Re-referencing is not a frequent occurrence, the previous CPI rebasing was in 1990. Re-referencing is not to be confused with re-weighting. Re-weighting refers to changing the weight attached to items in the consumer price index. Re-referencing refers to changing the base reference year of the index.

What does this mean for me?

The ABS will produce historical index numbers using the new base, so generally there is no need for users to do their own calculations. However those involved or invested in Australian CPI linked products should consider how the re-referencing impacts them.

To assist the market in preparing for the re-referencing, the Australian Financial Markets Association (AFMA) Inflation Products Committee published a guidance note on 26 September 2012 titled “Re-referencing/Rebasing of the Australian Headline CPI”. The guidance note recommends that in general:

  • issuers of capital indexed bonds should use the new index for coupon dates following 24 October 2012
  • issuers of indexed annuity bonds should use the new index following 24 October 2012
  • the Calculation Agent for inflation swaps confirmed under the 2005, 2006 or 2008 ISDA Inflation Definitions should follow the “Rebasing of the Index” provision in the definitions 

The majority of market participants should be able to follow the AFMA recommendations without difficulty since these will be consistent with transaction documentation. Many inflation derivatives are confirmed using the ISDA Inflation Definitions which, as noted above, have rebasing provisions. The Australian inflation bond market primarily consists of sovereign issuers with documentation which contemplates CPI re-referencing. For example the prospectus for Treasury Indexed Bonds issued by the Australian Office of Financial Management provides:

If the reference base of the CPI is changed after Treasury Indexed Bonds are issued, the index which shall be used for the purposes of this prospectus shall be the CPI numbers expressed on the new base as published by the Australian Bureau of Statistics.”

However, there could be transactions which fall outside the AFMA guidance due to the drafting of specific documentation. This documentation should be reviewed to identify relevant requirements. A particular issue to look out for relates to fixed CPI definitions.

The case of fixed CPI definitions

A drafting approach which is sometimes encountered in transaction documents is CPI defined as a fixed value without an allowance for re-referencing. For example: “CPI(0) means 150”.

If the documents do not include a re-referencing provision then an amendment to the fixed value definition could be considered, unless the parties are able to get comfortable with a solution through a process of contractual construction.
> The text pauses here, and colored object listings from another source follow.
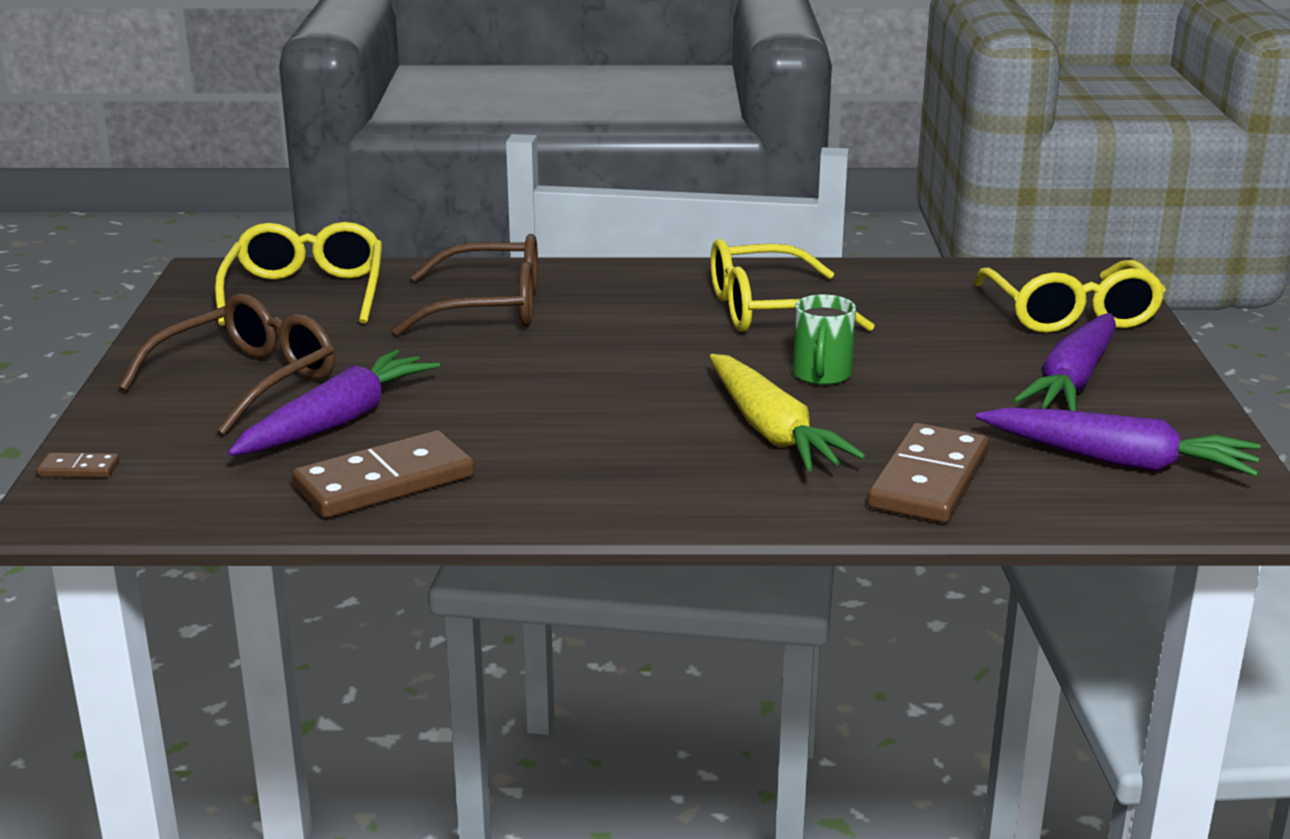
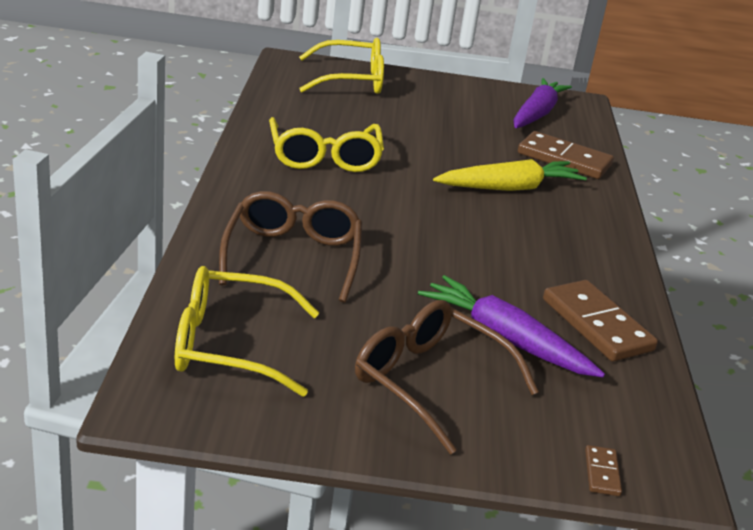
camera: 90 degrees left, 5 degrees up
green mug [793,294,856,385] -> none
purple carrot [1014,313,1116,411] -> none

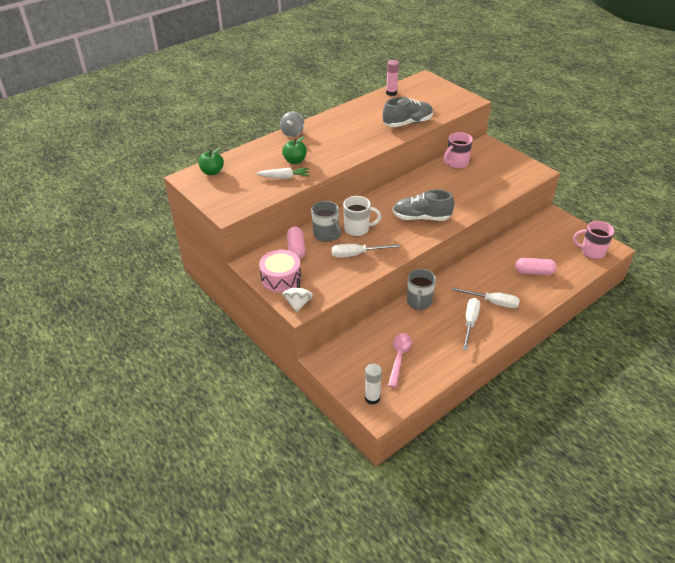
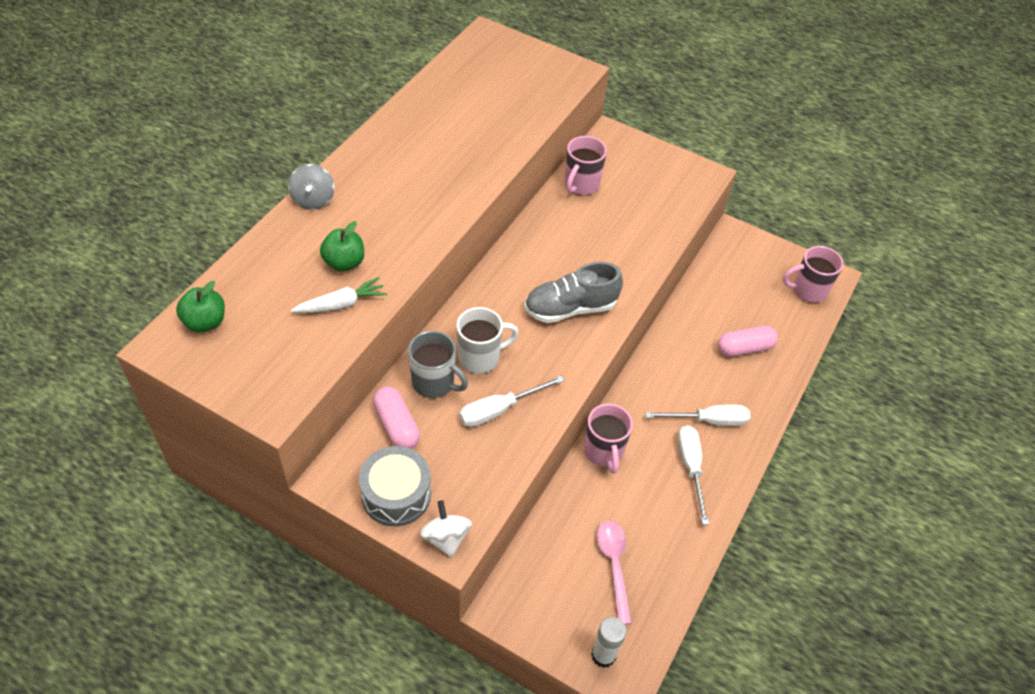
camera: 25 degrees left, 10 degrees up
pink drum [259,250,301,293] -> grey drum [359,446,431,526]
grey shoe [383,97,433,127] -> none
pink glue stick [386,60,399,96] -> none
grey mug [407,269,436,311] -> pink mug [584,404,633,474]

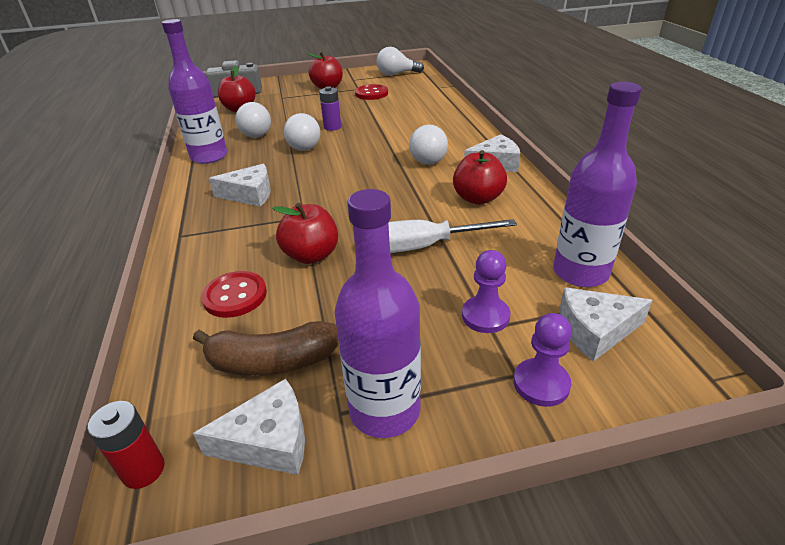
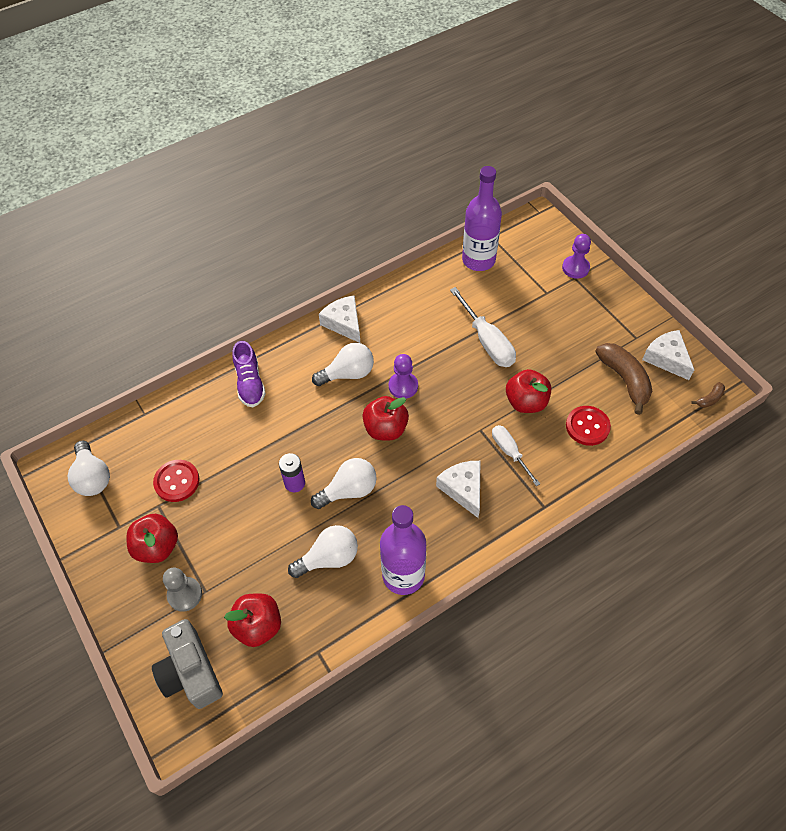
camera: 110 degrees left, 20 degrees up
red battery [87,401,164,489] -> brown banana [691,382,725,408]
purple bottle [334,189,421,438] -> none
red apple [453,150,507,205] -> red apple moved to [362,396,409,440]
purple pawn [462,250,511,333] -> purple pawn moved to [389,354,418,399]
white cheese [559,287,653,362] -> none
none -> grey pawn [163,567,202,612]
none -> purple shoe [232,341,266,407]
none -> white screwdriver [492,425,540,486]

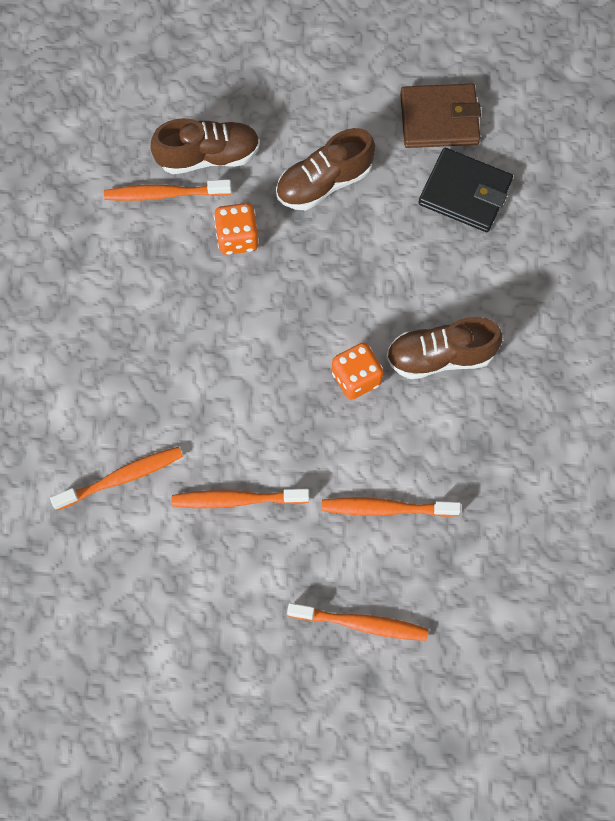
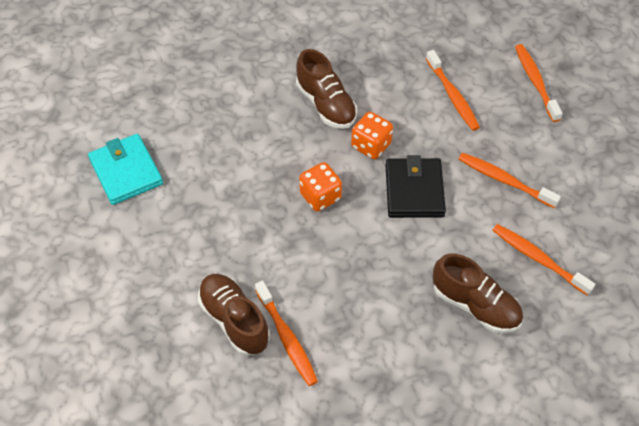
camera: 115 degrees left, 15 degrees down
orange toothbrush [172,489,309,508] -> orange toothbrush turned 150 degrees clockwise [458,153,561,208]
orange dice [214,203,259,255] -> orange dice moved to [299,162,342,212]
brown shoe [276,128,375,210] -> brown shoe moved to [433,253,523,333]
brown wallet [400,84,481,148] -> turquoise wallet [88,134,163,205]
black wallet [419,148,513,232] -> black wallet moved to [386,155,446,218]

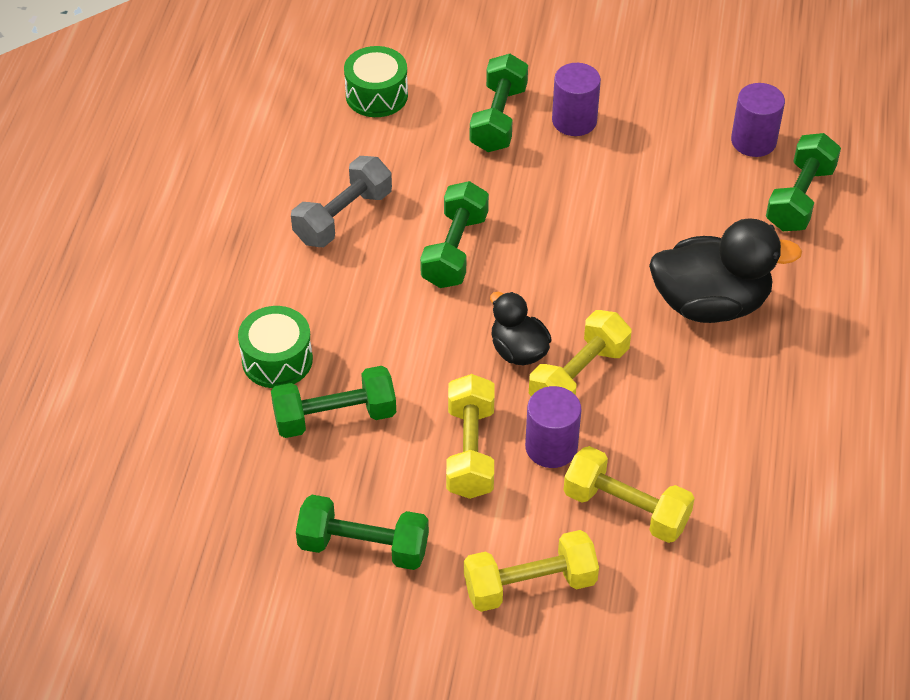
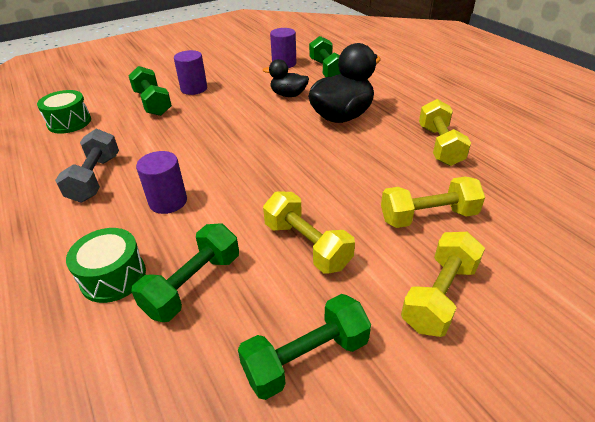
camera: 40 degrees left, 10 degrees down
green dumbbell [420,181,489,288] -> none
black duck [490,292,552,365] -> black duck moved to [263,59,309,97]
purple cylinder [525,386,581,468] -> purple cylinder moved to [136,151,187,214]
yellow dumbbell [529,310,631,396] -> yellow dumbbell moved to [419,99,471,166]

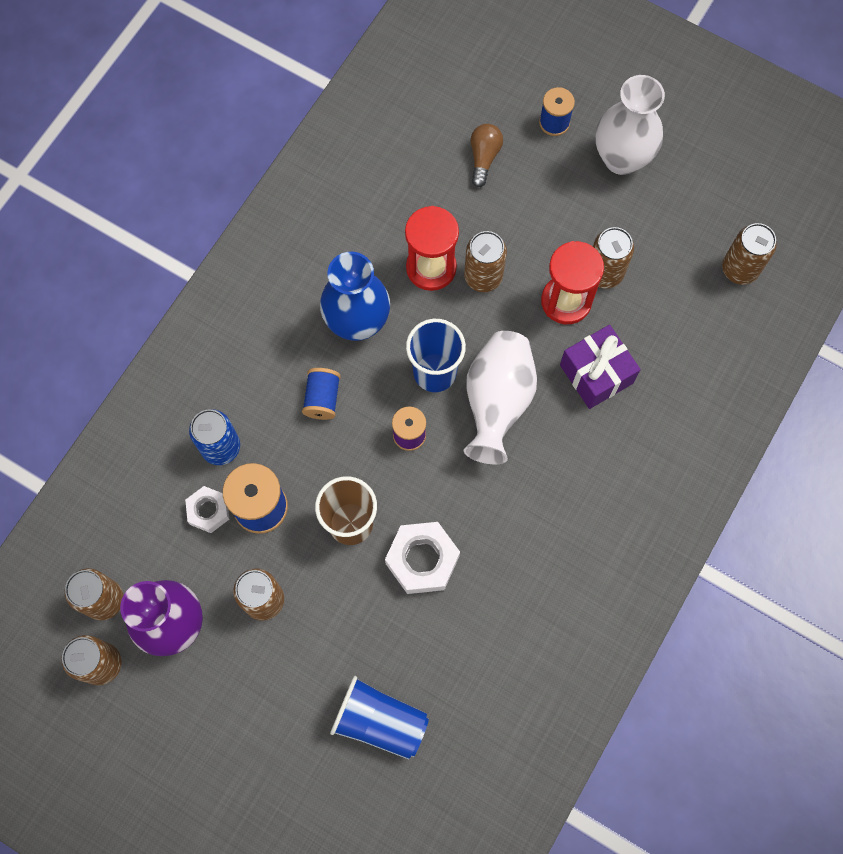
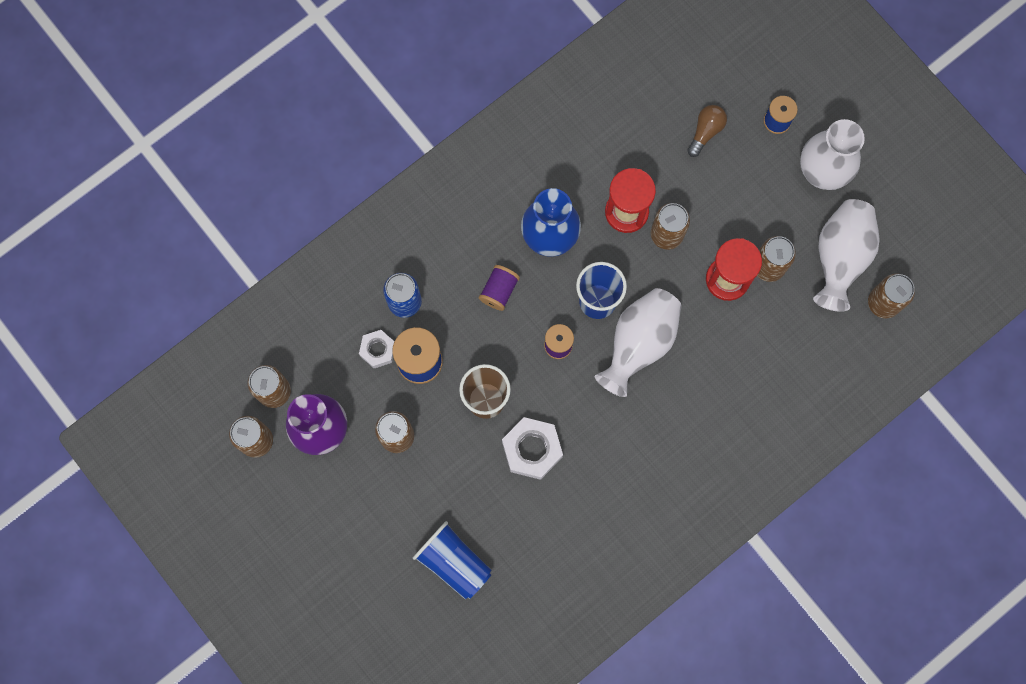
camera: 20 degrees right, 5 degrees up
blue spool [302,368,341,420] -> purple spool [479,265,520,311]
purple gift [560,325,641,409] -> none
none -> white vase [813,199,880,312]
If parties are uncomfortable with re-referencing based on the principles of contractual construction alone, then CPI references in the transaction documents may need to be amended. In the case of bilateral inflation derivatives which do not incorporate the ISDA Inflation Definitions, it may be relatively straightforward for the parties to agree to an amendment. However for widely held inflation-linked instruments the position could be more complicated. Much will depend on the terms of the instrument, for example the power of a note trustee to vary bond terms without noteholder consent in order to make “technical changes” or variations which are “not materially prejudicial to noteholders”. Whether a note trustee could form the view that re-referencing is a “technical change” or “not materially prejudicial” will depend on all the circumstances.

Key message

The key message is that those involved with Australian CPI linked products should:

  • be aware that a re-referencing has occurred; and
  • consider how re-referencing impacts them.

More information on CPI calculations can be found at www.abs.gov.au. The AFMA Guidance Note can be downloaded from www.afma.com.au.